A ballot committee is working to put a question on the November ballot that would stop payday lenders from charging “predatory” interest rates if approved by voters.
The Michiganders for Fair Lending campaign officially launched its petition drive effort Wednesday to cap high payday loan interest rates advocates say create a cycle of debt that becomes impossible to escape. The group said it wants to change the current payday loan landscape to one that gives access to small loans to those that need them, not one that creates a debt trap.
“Payday lenders target Michigan’s most vulnerable communities by offering quick cash that traps people into an endless cycle of debt with outrageously high interest rates,” said Michiganders for Fair Lending Spokesperson Josh Hovey.
“State lawmakers have been urged for years to put a stop to predatory lending practices. The people being harmed by these loans cannot afford to wait any longer. That’s why we’re bringing the issue directly to voters this November.”
In Michigan, the typical payday loan carries the equivalent of a 370% annual percentage rate (APR). Michiganders for Fair Lending’s proposal would cap payday loans at no more than 36% APR.
Payday loans are marketed as short-term, but the vast majority of borrowers get caught in a long-term debt cycle, fair lending advocates say. Roughly 70% of payday borrowers in Michigan borrow again the same day they pay off a previous loan, according to research from the Consumer Financial Protection Bureau. The same study found that the average payday loan borrower ends up taking out 10 loans over the course of a year.
Michigan Attorney General Dana Nessel describes a payday loan as a short-term, high-cost transaction where customers borrow money for a service fee. Michigan law calls this type of loan a “deferred presentment service transaction,” because the customer’s check is held for a period of time before it’s cashed. The loans aren’t like car payments, as borrowers aren’t able to make installment payments.
Payday loans have high service fees and a short repayment period. For example, a customer who borrows $100 for two weeks and is charged $15, will pay a service fee equal to a triple-digit APR. The actual cost of the two-week loan is $15, which equals a 391 percent APR. And that’s still not included additional fees for “eligibility checks” or processing.
Payday loan stores often let customers unable to repay the loan take out a second payday loan to pay off the first. Service fees can cause the customer to be stuck in a cycle of debt.
“It’s a slippery slope,” Nessel said in a consumer alert focused on the process.

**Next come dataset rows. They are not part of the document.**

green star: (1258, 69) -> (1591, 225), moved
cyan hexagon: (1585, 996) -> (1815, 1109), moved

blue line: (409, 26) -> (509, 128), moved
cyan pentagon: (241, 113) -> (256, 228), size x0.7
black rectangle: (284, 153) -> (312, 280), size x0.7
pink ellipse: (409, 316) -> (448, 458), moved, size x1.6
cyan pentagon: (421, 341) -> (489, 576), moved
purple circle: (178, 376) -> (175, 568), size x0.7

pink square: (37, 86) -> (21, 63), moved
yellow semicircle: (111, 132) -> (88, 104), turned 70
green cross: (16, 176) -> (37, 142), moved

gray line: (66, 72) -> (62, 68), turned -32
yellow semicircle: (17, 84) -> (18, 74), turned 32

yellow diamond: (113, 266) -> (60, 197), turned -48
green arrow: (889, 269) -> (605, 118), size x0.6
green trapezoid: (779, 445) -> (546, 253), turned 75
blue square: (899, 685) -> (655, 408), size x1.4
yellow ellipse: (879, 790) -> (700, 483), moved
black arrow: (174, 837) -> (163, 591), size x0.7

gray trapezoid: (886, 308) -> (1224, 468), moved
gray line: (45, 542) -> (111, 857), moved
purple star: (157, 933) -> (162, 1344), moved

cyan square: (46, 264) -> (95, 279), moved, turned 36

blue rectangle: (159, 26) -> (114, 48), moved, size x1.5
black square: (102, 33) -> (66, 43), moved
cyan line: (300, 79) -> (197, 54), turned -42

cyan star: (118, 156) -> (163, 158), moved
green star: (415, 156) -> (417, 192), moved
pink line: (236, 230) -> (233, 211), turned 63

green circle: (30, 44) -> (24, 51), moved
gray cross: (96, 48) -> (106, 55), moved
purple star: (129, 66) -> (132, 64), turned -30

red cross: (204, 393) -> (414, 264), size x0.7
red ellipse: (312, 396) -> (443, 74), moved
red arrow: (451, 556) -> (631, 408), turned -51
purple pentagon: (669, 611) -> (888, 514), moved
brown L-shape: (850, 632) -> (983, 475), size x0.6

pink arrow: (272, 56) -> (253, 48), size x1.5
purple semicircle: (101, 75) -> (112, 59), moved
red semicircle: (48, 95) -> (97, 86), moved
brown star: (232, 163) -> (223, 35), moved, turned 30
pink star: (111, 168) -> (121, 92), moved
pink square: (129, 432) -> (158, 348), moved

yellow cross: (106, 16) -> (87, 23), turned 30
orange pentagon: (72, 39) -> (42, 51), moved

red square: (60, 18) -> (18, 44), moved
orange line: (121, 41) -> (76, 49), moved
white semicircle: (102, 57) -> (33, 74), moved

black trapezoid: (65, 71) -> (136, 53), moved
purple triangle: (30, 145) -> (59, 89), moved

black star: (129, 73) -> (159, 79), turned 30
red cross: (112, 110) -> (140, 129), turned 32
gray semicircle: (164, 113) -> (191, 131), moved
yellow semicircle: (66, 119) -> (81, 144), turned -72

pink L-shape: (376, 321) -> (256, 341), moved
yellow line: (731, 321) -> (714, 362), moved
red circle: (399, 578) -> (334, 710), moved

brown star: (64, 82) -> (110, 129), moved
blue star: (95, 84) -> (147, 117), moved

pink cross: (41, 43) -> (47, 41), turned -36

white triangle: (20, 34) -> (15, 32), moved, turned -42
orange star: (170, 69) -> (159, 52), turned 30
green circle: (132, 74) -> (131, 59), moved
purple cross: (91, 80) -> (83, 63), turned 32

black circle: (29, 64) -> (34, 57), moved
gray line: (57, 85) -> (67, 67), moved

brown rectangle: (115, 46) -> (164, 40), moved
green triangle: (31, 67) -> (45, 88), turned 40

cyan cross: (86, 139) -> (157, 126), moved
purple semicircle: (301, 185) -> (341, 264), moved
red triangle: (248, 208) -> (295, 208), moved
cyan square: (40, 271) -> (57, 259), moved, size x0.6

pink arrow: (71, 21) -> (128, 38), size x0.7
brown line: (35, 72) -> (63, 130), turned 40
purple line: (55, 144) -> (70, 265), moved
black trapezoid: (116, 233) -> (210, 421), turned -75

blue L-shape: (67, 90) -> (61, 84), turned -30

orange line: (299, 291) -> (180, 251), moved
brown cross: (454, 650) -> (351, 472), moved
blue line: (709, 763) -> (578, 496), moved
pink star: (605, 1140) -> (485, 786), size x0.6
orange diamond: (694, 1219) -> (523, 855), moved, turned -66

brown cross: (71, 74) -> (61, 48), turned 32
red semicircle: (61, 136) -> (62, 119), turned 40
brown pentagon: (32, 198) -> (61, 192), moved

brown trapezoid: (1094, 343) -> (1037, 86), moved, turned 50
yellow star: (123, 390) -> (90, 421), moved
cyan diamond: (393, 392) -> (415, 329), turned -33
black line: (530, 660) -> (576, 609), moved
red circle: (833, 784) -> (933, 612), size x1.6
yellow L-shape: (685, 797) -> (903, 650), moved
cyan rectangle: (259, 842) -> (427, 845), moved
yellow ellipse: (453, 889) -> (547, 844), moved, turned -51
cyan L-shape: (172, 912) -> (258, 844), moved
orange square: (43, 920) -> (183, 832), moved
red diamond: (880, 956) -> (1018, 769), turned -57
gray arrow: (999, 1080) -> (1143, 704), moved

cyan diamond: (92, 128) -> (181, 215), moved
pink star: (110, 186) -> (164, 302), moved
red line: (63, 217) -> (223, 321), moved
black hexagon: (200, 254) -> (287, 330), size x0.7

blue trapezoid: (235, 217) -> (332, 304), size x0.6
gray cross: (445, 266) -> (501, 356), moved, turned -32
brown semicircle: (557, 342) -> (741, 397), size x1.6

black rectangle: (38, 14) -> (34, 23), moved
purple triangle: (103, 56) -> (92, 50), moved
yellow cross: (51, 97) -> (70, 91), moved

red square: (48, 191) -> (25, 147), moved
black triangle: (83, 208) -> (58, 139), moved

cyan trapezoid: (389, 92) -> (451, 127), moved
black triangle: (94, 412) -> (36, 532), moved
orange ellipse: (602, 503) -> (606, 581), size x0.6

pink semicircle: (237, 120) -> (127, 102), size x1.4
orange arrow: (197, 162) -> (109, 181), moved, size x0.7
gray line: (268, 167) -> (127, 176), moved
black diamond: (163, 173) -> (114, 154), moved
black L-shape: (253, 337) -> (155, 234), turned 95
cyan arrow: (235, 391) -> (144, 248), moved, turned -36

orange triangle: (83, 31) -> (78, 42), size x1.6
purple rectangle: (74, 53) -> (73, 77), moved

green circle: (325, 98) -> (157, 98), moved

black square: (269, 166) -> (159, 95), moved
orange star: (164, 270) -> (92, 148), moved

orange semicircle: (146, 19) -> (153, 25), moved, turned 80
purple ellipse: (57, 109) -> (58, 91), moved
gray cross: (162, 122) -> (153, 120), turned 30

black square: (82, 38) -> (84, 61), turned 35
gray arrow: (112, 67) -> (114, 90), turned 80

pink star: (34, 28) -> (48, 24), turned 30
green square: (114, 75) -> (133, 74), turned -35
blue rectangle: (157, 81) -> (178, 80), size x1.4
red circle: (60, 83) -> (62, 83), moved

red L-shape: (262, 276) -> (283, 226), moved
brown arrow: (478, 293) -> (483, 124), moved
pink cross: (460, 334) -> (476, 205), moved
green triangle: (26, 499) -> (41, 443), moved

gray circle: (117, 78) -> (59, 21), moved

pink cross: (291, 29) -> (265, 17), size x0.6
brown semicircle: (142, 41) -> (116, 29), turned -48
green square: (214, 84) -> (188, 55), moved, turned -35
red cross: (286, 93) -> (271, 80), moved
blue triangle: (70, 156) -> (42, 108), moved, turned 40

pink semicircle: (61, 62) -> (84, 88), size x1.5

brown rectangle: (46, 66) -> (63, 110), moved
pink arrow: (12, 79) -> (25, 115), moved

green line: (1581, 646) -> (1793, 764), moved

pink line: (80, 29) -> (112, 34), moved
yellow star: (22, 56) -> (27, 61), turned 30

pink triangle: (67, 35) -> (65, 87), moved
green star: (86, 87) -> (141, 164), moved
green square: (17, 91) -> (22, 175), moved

Fair lending advocates say payday loan stores are undoubtedly predatory. Stores deploy manipulative tactics and enter customers into a process that creates a cycle of debt that traps people into poverty, Hovey said.
“Stopping predatory lending is an issue in Michigan that resonates across parties, geographic regions, age and income levels. Even in the divisive climate of today, this is one issue that the vast majority of people can agree on,” said Jessica AcMoody, policy director at the Community Economic Development Association of Michigan.